» **Data for this task**:
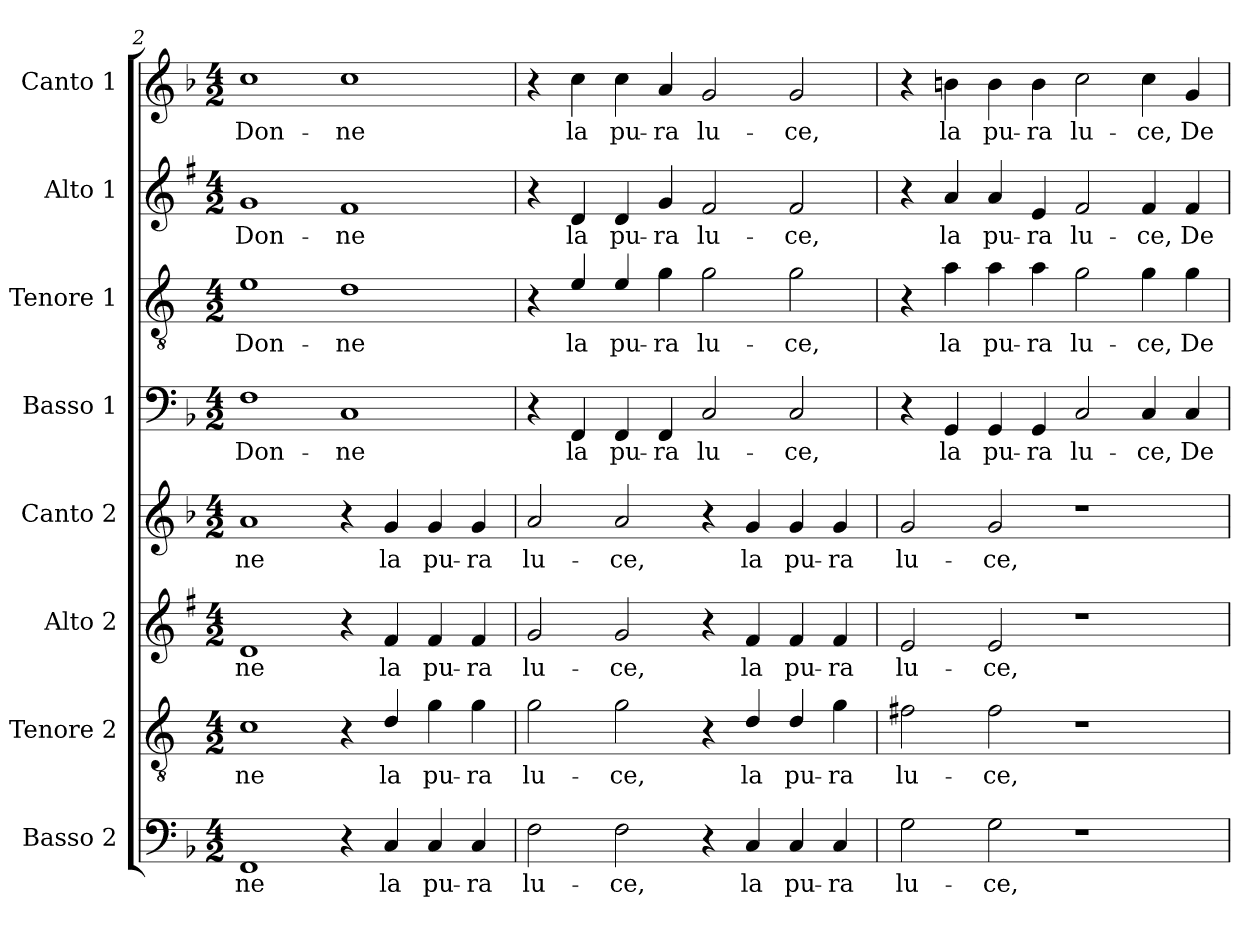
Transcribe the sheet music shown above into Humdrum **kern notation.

**kern	**text	**kern	**text	**kern	**text	**kern	**text	**kern	**text	**kern	**text	**kern	**text	**kern	**text
*part8	*part8	*part7	*part7	*part6	*part6	*part5	*part5	*part4	*part4	*part3	*part3	*part2	*part2	*part1	*part1
*staff8	*staff8	*staff7	*staff7	*staff6	*staff6	*staff5	*staff5	*staff4	*staff4	*staff3	*staff3	*staff2	*staff2	*staff1	*staff1
*I"Basso 2	*	*I"Tenore 2	*	*I"Alto 2	*	*I"Canto 2	*	*I"Basso 1	*	*I"Tenore 1	*	*I"Alto 1	*	*I"Canto 1	*
*I'B2	*	*I'T2	*	*I'A2	*	*I'C2	*	*I'B1	*	*I'T1	*	*I'A1	*	*I'C1	*
*clefF4	*	*clefGv2	*	*clefG2	*	*clefG2	*	*clefF4	*	*clefGv2	*	*clefG2	*	*clefG2	*
*	*	*ITrd4c7	*	*ITrd1c2	*	*	*	*	*	*ITrd4c7	*	*ITrd1c2	*	*	*
*k[b-]	*	*k[b-]	*	*k[b-]	*	*k[b-]	*	*k[b-]	*	*k[b-]	*	*k[b-]	*	*k[b-]	*
*F:	*	*F:	*	*F:	*	*F:	*	*F:	*	*F:	*	*F:	*	*F:	*
*M4/2	*	*M4/2	*	*M4/2	*	*M4/2	*	*M4/2	*	*M4/2	*	*M4/2	*	*M4/2	*
=2	=2	=2	=2	=2	=2	=2	=2	=2	=2	=2	=2	=2	=2	=2	=2
!	!LO:LY:b	!	!LO:LY:b	!	!LO:LY:b	!	!LO:LY:b	!	!LO:LY:b	!	!LO:LY:b	!	!LO:LY:b	!	!LO:LY:b
1FF	-ne	1F	-ne	1c	-ne	1a	-ne	1F	Don-	1A	Don-	1f	Don-	1cc	Don-
!	!	!	!	!	!	!	!	!	!LO:LY:b	!	!LO:LY:b	!	!LO:LY:b	!	!LO:LY:b
4r	.	4r	.	4r	.	4r	.	1C	-ne	1G	-ne	1e	-ne	1cc	-ne
!	!LO:LY:b	!	!LO:LY:b	!	!LO:LY:b	!	!LO:LY:b	!	!	!	!	!	!	!	!
4C/	la	4G/	la	4e/	la	4g/	la	.	.	.	.	.	.	.	.
!	!LO:LY:b	!	!LO:LY:b	!	!LO:LY:b	!	!LO:LY:b	!	!	!	!	!	!	!	!
4C/	pu-	4c\	pu-	4e/	pu-	4g/	pu-	.	.	.	.	.	.	.	.
!	!LO:LY:b	!	!LO:LY:b	!	!LO:LY:b	!	!LO:LY:b	!	!	!	!	!	!	!	!
4C/	-ra	4c\	-ra	4e/	-ra	4g/	-ra	.	.	.	.	.	.	.	.
=3	=3	=3	=3	=3	=3	=3	=3	=3	=3	=3	=3	=3	=3	=3	=3
!	!LO:LY:b	!	!LO:LY:b	!	!LO:LY:b	!	!LO:LY:b	!	!	!	!	!	!	!	!
2F\	lu-	2c\	lu-	2f/	lu-	2a/	lu-	4r	.	4r	.	4r	.	4r	.
!	!	!	!	!	!	!	!	!	!LO:LY:b	!	!LO:LY:b	!	!LO:LY:b	!	!LO:LY:b
.	.	.	.	.	.	.	.	4FF/	la	4A/	la	4c/	la	4cc\	la
!	!LO:LY:b	!	!LO:LY:b	!	!LO:LY:b	!	!LO:LY:b	!	!LO:LY:b	!	!LO:LY:b	!	!LO:LY:b	!	!LO:LY:b
2F\	-ce,	2c\	-ce,	2f/	-ce,	2a/	-ce,	4FF/	pu-	4A/	pu-	4c/	pu-	4cc\	pu-
!	!	!	!	!	!	!	!	!	!LO:LY:b	!	!LO:LY:b	!	!LO:LY:b	!	!LO:LY:b
.	.	.	.	.	.	.	.	4FF/	-ra	4c\	-ra	4f/	-ra	4a/	-ra
!	!	!	!	!	!	!	!	!	!LO:LY:b	!	!LO:LY:b	!	!LO:LY:b	!	!LO:LY:b
4r	.	4r	.	4r	.	4r	.	2C/	lu-	2c\	lu-	2e/	lu-	2g/	lu-
!	!LO:LY:b	!	!LO:LY:b	!	!LO:LY:b	!	!LO:LY:b	!	!	!	!	!	!	!	!
4C/	la	4G/	la	4e/	la	4g/	la	.	.	.	.	.	.	.	.
!	!LO:LY:b	!	!LO:LY:b	!	!LO:LY:b	!	!LO:LY:b	!	!LO:LY:b	!	!LO:LY:b	!	!LO:LY:b	!	!LO:LY:b
4C/	pu-	4G/	pu-	4e/	pu-	4g/	pu-	2C/	-ce,	2c\	-ce,	2e/	-ce,	2g/	-ce,
!	!LO:LY:b	!	!LO:LY:b	!	!LO:LY:b	!	!LO:LY:b	!	!	!	!	!	!	!	!
4C/	-ra	4c\	-ra	4e/	-ra	4g/	-ra	.	.	.	.	.	.	.	.
=4	=4	=4	=4	=4	=4	=4	=4	=4	=4	=4	=4	=4	=4	=4	=4
!	!LO:LY:b	!	!LO:LY:b	!	!LO:LY:b	!	!LO:LY:b	!	!	!	!	!	!	!	!
2G\	lu-	2Bn\	lu-	2d/	lu-	2g/	lu-	4r	.	4r	.	4r	.	4r	.
!	!	!	!	!	!	!	!	!	!LO:LY:b	!	!LO:LY:b	!	!LO:LY:b	!	!LO:LY:b
.	.	.	.	.	.	.	.	4GG/	la	4d\	la	4g/	la	4bn\	la
!	!LO:LY:b	!	!LO:LY:b	!	!LO:LY:b	!	!LO:LY:b	!	!LO:LY:b	!	!LO:LY:b	!	!LO:LY:b	!	!LO:LY:b
2G\	-ce,	2B\	-ce,	2d/	-ce,	2g/	-ce,	4GG/	pu-	4d\	pu-	4g/	pu-	4b\	pu-
!	!	!	!	!	!	!	!	!	!LO:LY:b	!	!LO:LY:b	!	!LO:LY:b	!	!LO:LY:b
.	.	.	.	.	.	.	.	4GG/	-ra	4d\	-ra	4d/	-ra	4b\	-ra
!	!	!	!	!	!	!	!	!	!LO:LY:b	!	!LO:LY:b	!	!LO:LY:b	!	!LO:LY:b
1r	.	1r	.	1r	.	1r	.	2C/	lu-	2c\	lu-	2e/	lu-	2cc\	lu-
!	!	!	!	!	!	!	!	!	!LO:LY:b	!	!LO:LY:b	!	!LO:LY:b	!	!LO:LY:b
.	.	.	.	.	.	.	.	4C/	-ce,	4c\	-ce,	4e/	-ce,	4cc\	-ce,
!	!	!	!	!	!	!	!	!	!LO:LY:b	!	!LO:LY:b	!	!LO:LY:b	!	!LO:LY:b
.	.	.	.	.	.	.	.	4C/	De	4c\	De	4e/	De	4g/	De
=	=	=	=	=	=	=	=	=	=	=	=	=	=	=	=
*-	*-	*-	*-	*-	*-	*-	*-	*-	*-	*-	*-	*-	*-	*-	*-
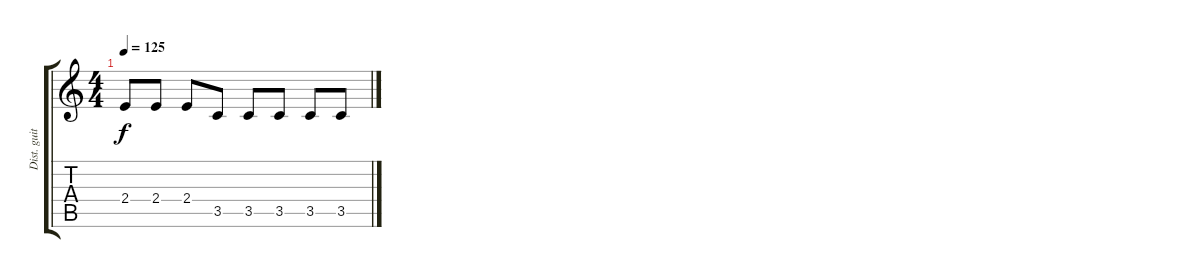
\track ("Dist. guitar 2" "Dist. guit") {instrument overdrivenguitar}
\staff {score tabs}
\tuning (E4 B3 G3 D3 A2 E2) {hide}
\ts (4 4)
\tempo 125
\clef g2
\ks c
2.4.8{dy f} 2.4.8 2.4.8 3.5.8 3.5.8 3.5.8 3.5.8 3.5.8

» **Required work**: Pull out every line of the listing above that contains the string "kern" and copy each one in full.

» **Response to the task**:
Transcribe the sheet music shown above into Humdrum **kern notation.
**kern	**text	**kern	**text	**kern	**text	**kern	**text	**kern	**text	**kern	**text	**kern	**text	**kern	**text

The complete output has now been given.